SENTINEL is a European project funded by the European Commission and led by the Security and Crisis Centre (SACC by EJC), the security arm of the European Jewish Congress. It brings together the International Centre for Counter-Terrorism (ICCT), national-level Jewish communities from Austria, Czech Republic, Hungary, Italy, and Spain, the European Union of Jewish Students, with the support of the Italian Carabinieri and the Police Presidium of the Czech Republic.

The project is designed to strengthen the protection of Jewish places of worship across the European Union through a coordinated set of activities over a three-year period.

SENTINEL will harness AI-enhanced open-source intelligence to monitor and assess current, emerging, and future threats. It will also equip Jewish communities with practical tools, including a mobile security application with a panic button and an interactive map built on real-time incident data.

Training and capacity-building are at the core of the project. These include scenario-based security exercises, crisis management seminars, and both in-person and online training sessions for community security trustees. SENTINEL will also organise EU-wide and local conferences to foster collaboration between Jewish communities, public authorities, and law enforcement agencies.
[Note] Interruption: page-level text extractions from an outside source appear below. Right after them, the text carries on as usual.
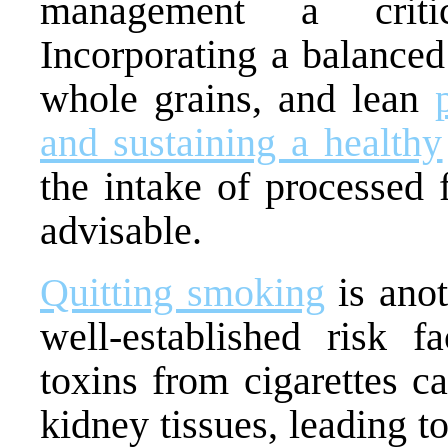
management a critic
Incorporating a balanced 
whole grains, and lean
and sustaining a healthy
the intake of processed 
advisable.
Quitting smoking
is anot
well-established risk f
toxins from cigarettes c
kidney tissues, leading t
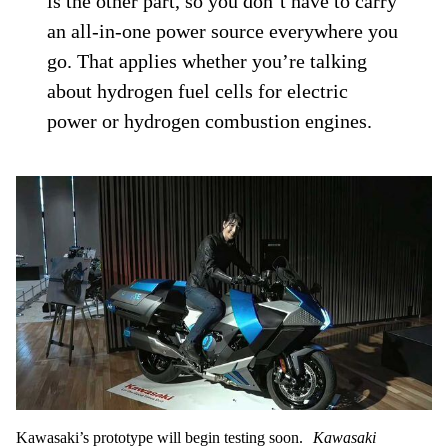
is the other part, so you don’t have to carry
an all-in-one power source everywhere you
go. That applies whether you’re talking
about hydrogen fuel cells for electric
power or hydrogen combustion engines.
Kawasaki’s prototype will begin testing soon.
Kawasaki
Complementing these efforts, national and local workshops will promote knowledge-sharing and preparedness, alongside pilot training programmes for law enforcement. A dedicated podcast series will help raise awareness by exploring threat assessments and potential responses.

With its wide-reaching and inclusive approach, SENTINEL will directly benefit to Jewish communities across 23 EU Member States, enhancing resilience, strengthening preparedness, and building long-term cooperation with law enforcement to meet today’s evolving security challenges.